1. When you want to provide a simple interface for a complex subsystem. Subsystems tend to become more complex as they evolve. Most patterns will produce more and smaller classes when used. This makes subsystems more reusable and easier to customize subsystems, but it also brings some usability difficulties for users who do not need a custom subsystem. The skin pattern provides a simple default view, which is sufficient for most users, and those who need more customization can cross the façade layer;

2. There is a large dependency between the client program and the implementation part of the abstract class. The introduction of the façade separates the subsystem from the client and other subsystems, which can improve the independence and portability of the subsystem.

3. When you need to build a hierarchical subsystem, use the skin pattern to define the entry points for each layer in the subsystem.

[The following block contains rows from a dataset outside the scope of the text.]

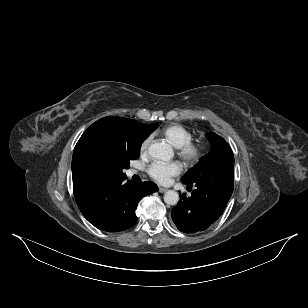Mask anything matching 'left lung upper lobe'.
I'll use <instances>...</instances> for the list:
<instances>
[{"label": "left lung upper lobe", "mask_w": 308, "mask_h": 308, "mask_svg": "<svg viewBox=\"0 0 308 308\" xmlns=\"http://www.w3.org/2000/svg\"><path fill=\"white\" fill-rule=\"evenodd\" d=\"M211 144V151L202 157L182 178V181H191L202 173L222 165L234 166V156L230 145L213 132L207 133Z\"/></svg>", "instance_id": "obj_1"}]
</instances>
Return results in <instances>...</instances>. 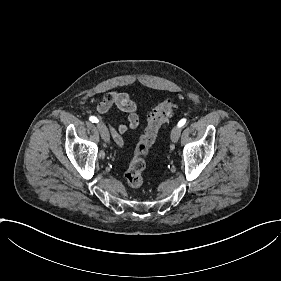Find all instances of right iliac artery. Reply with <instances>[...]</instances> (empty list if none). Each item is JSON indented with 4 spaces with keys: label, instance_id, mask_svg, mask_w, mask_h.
<instances>
[{
    "label": "right iliac artery",
    "instance_id": "right-iliac-artery-1",
    "mask_svg": "<svg viewBox=\"0 0 281 281\" xmlns=\"http://www.w3.org/2000/svg\"><path fill=\"white\" fill-rule=\"evenodd\" d=\"M89 120L92 122V123H98V119L95 117V116H91L89 118Z\"/></svg>",
    "mask_w": 281,
    "mask_h": 281
}]
</instances>
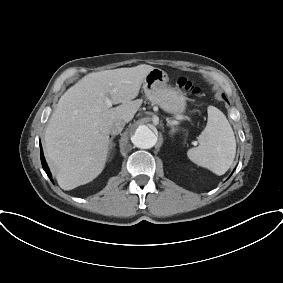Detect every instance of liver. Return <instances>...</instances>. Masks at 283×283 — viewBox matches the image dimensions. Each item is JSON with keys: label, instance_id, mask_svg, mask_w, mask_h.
<instances>
[{"label": "liver", "instance_id": "6515ba94", "mask_svg": "<svg viewBox=\"0 0 283 283\" xmlns=\"http://www.w3.org/2000/svg\"><path fill=\"white\" fill-rule=\"evenodd\" d=\"M154 67L141 64L90 73L59 99L44 135L45 154L59 186L72 190L94 180L104 169L110 127L129 122L142 104L134 100ZM109 98L117 107H109Z\"/></svg>", "mask_w": 283, "mask_h": 283}]
</instances>
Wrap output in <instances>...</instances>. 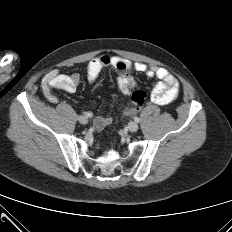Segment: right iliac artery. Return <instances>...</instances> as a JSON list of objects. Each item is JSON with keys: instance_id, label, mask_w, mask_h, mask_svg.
Returning a JSON list of instances; mask_svg holds the SVG:
<instances>
[{"instance_id": "82829eb1", "label": "right iliac artery", "mask_w": 232, "mask_h": 232, "mask_svg": "<svg viewBox=\"0 0 232 232\" xmlns=\"http://www.w3.org/2000/svg\"><path fill=\"white\" fill-rule=\"evenodd\" d=\"M83 114L85 117H92L93 116L92 113H89V112H84Z\"/></svg>"}]
</instances>
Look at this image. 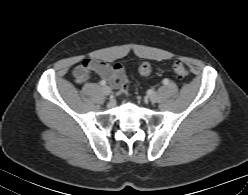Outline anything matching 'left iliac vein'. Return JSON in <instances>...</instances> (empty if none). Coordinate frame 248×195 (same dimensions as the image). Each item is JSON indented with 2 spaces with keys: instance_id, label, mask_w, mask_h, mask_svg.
Instances as JSON below:
<instances>
[{
  "instance_id": "1",
  "label": "left iliac vein",
  "mask_w": 248,
  "mask_h": 195,
  "mask_svg": "<svg viewBox=\"0 0 248 195\" xmlns=\"http://www.w3.org/2000/svg\"><path fill=\"white\" fill-rule=\"evenodd\" d=\"M149 99L151 102L155 103L157 102L158 100V94L156 92H152L150 95H149Z\"/></svg>"
}]
</instances>
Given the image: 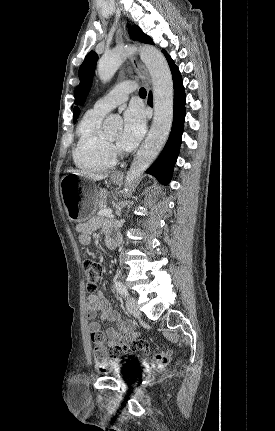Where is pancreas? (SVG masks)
I'll list each match as a JSON object with an SVG mask.
<instances>
[{
    "instance_id": "1",
    "label": "pancreas",
    "mask_w": 275,
    "mask_h": 431,
    "mask_svg": "<svg viewBox=\"0 0 275 431\" xmlns=\"http://www.w3.org/2000/svg\"><path fill=\"white\" fill-rule=\"evenodd\" d=\"M107 191L106 190H100L98 195V201L97 203L102 206V208L106 205V198H107Z\"/></svg>"
}]
</instances>
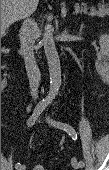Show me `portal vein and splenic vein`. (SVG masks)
I'll return each mask as SVG.
<instances>
[{
    "label": "portal vein and splenic vein",
    "instance_id": "portal-vein-and-splenic-vein-1",
    "mask_svg": "<svg viewBox=\"0 0 109 170\" xmlns=\"http://www.w3.org/2000/svg\"><path fill=\"white\" fill-rule=\"evenodd\" d=\"M79 13V9L75 8L74 14H78Z\"/></svg>",
    "mask_w": 109,
    "mask_h": 170
}]
</instances>
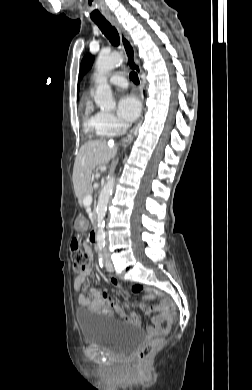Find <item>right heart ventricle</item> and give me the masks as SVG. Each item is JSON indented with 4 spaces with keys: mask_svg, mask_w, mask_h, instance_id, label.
<instances>
[{
    "mask_svg": "<svg viewBox=\"0 0 252 390\" xmlns=\"http://www.w3.org/2000/svg\"><path fill=\"white\" fill-rule=\"evenodd\" d=\"M84 130L89 137H104L97 130V114L92 113V106L88 103L85 107Z\"/></svg>",
    "mask_w": 252,
    "mask_h": 390,
    "instance_id": "e07e8e85",
    "label": "right heart ventricle"
}]
</instances>
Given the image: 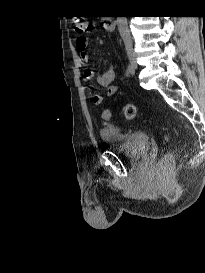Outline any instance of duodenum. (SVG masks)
I'll use <instances>...</instances> for the list:
<instances>
[{"label": "duodenum", "instance_id": "obj_1", "mask_svg": "<svg viewBox=\"0 0 205 273\" xmlns=\"http://www.w3.org/2000/svg\"><path fill=\"white\" fill-rule=\"evenodd\" d=\"M104 29L105 31H108V32L114 29L113 19H107V21L104 23Z\"/></svg>", "mask_w": 205, "mask_h": 273}]
</instances>
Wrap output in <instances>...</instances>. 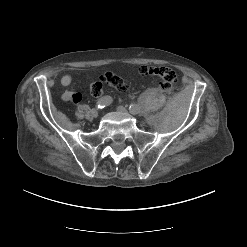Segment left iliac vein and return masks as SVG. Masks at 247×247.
Returning a JSON list of instances; mask_svg holds the SVG:
<instances>
[{
	"label": "left iliac vein",
	"instance_id": "left-iliac-vein-1",
	"mask_svg": "<svg viewBox=\"0 0 247 247\" xmlns=\"http://www.w3.org/2000/svg\"><path fill=\"white\" fill-rule=\"evenodd\" d=\"M117 110L119 111V112H121V113H128V110L125 108V107H123V106H118L117 107ZM131 113V112H130ZM132 114V113H131ZM139 114V113H138ZM133 115H137V114H133Z\"/></svg>",
	"mask_w": 247,
	"mask_h": 247
}]
</instances>
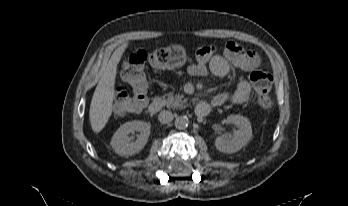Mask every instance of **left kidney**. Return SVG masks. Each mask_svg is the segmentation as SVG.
I'll return each instance as SVG.
<instances>
[{
	"label": "left kidney",
	"mask_w": 348,
	"mask_h": 206,
	"mask_svg": "<svg viewBox=\"0 0 348 206\" xmlns=\"http://www.w3.org/2000/svg\"><path fill=\"white\" fill-rule=\"evenodd\" d=\"M226 121L236 125L238 129L234 131L232 137L224 135L217 137L215 146L217 150L223 153L232 154L238 152L248 144L252 138V128L250 121L241 115H230Z\"/></svg>",
	"instance_id": "obj_1"
}]
</instances>
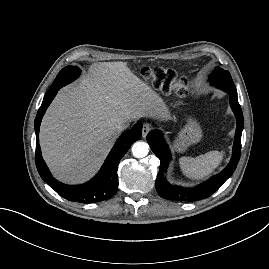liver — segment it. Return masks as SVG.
Here are the masks:
<instances>
[{
    "instance_id": "6515ba94",
    "label": "liver",
    "mask_w": 269,
    "mask_h": 269,
    "mask_svg": "<svg viewBox=\"0 0 269 269\" xmlns=\"http://www.w3.org/2000/svg\"><path fill=\"white\" fill-rule=\"evenodd\" d=\"M163 118L159 95L126 62L96 63L79 85L59 91L43 117L40 145L53 175L65 183L91 178L118 135L117 125Z\"/></svg>"
}]
</instances>
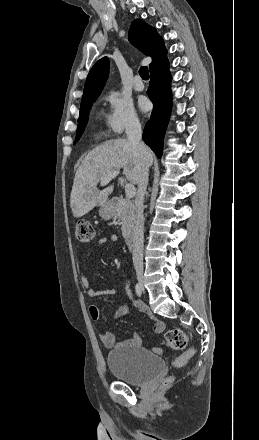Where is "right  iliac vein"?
Listing matches in <instances>:
<instances>
[{
	"instance_id": "63e3f726",
	"label": "right iliac vein",
	"mask_w": 259,
	"mask_h": 440,
	"mask_svg": "<svg viewBox=\"0 0 259 440\" xmlns=\"http://www.w3.org/2000/svg\"><path fill=\"white\" fill-rule=\"evenodd\" d=\"M137 279H138L139 285L141 286L142 290H144L145 280H144L142 270H137Z\"/></svg>"
}]
</instances>
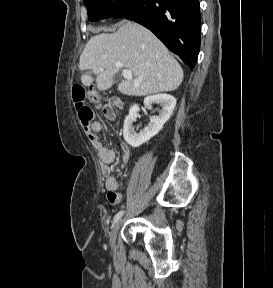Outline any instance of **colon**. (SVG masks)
Segmentation results:
<instances>
[{
  "instance_id": "1",
  "label": "colon",
  "mask_w": 273,
  "mask_h": 288,
  "mask_svg": "<svg viewBox=\"0 0 273 288\" xmlns=\"http://www.w3.org/2000/svg\"><path fill=\"white\" fill-rule=\"evenodd\" d=\"M88 95L85 89L80 85H75L72 88V98L77 109L78 116L84 127H88L93 119V110L86 104ZM91 100L95 105L99 104V98L96 95L91 96Z\"/></svg>"
}]
</instances>
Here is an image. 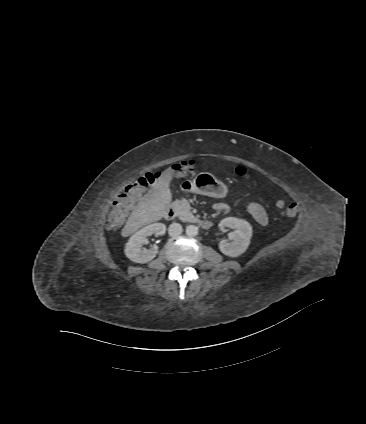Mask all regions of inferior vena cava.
<instances>
[{
	"instance_id": "602c4592",
	"label": "inferior vena cava",
	"mask_w": 366,
	"mask_h": 424,
	"mask_svg": "<svg viewBox=\"0 0 366 424\" xmlns=\"http://www.w3.org/2000/svg\"><path fill=\"white\" fill-rule=\"evenodd\" d=\"M183 229L179 223H172L168 229L170 236H178L182 233Z\"/></svg>"
}]
</instances>
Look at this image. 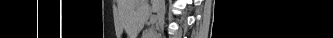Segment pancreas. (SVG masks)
Wrapping results in <instances>:
<instances>
[{
  "instance_id": "obj_1",
  "label": "pancreas",
  "mask_w": 333,
  "mask_h": 38,
  "mask_svg": "<svg viewBox=\"0 0 333 38\" xmlns=\"http://www.w3.org/2000/svg\"><path fill=\"white\" fill-rule=\"evenodd\" d=\"M152 35H154V29L151 28L146 32V38H152Z\"/></svg>"
}]
</instances>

If subsystems are interdependent, we can simplify their dependencies by allowing them to communicate only through a façade.

Summarize

The appearance mode is simple and easy to use, so that the customer can make the subsystem easier; in reading someone else's article, the following summary is very good, I also learn from:

1. In the early stage of design, should be aware of the separation of different layers, such as the commonly used three-tier architecture, is to consider the data access layer, and the business logic layer between the presentation layer, to create a façade, so that the complex subsystem to provide a simple interface to reduce coupling;

2. In the development phase, subsystems tend to become more and more complex because of continuous refactoring, and an increase in façade facades can provide a simple interface to reduce dependency between them;

3. During the maintenance phase, perhaps this system is already very difficult to maintain and expand, and you can develop a visual class for the new system to provide a relatively clear and simple interface for designing rough or highly complex legacy code, allowing the new system to interact with the façade objects, and the façade to interact with the legacy code for all the complex work.

Generally speaking, we provide a façade layer for subsystem access, and this façade entry requires only one; that is, when using a façade, we can use a single case pattern to implement the façade pattern. For the appearance of the model to complete the summary, there must be some places missing, please correct me. I firmly believe that sharing makes us more progress.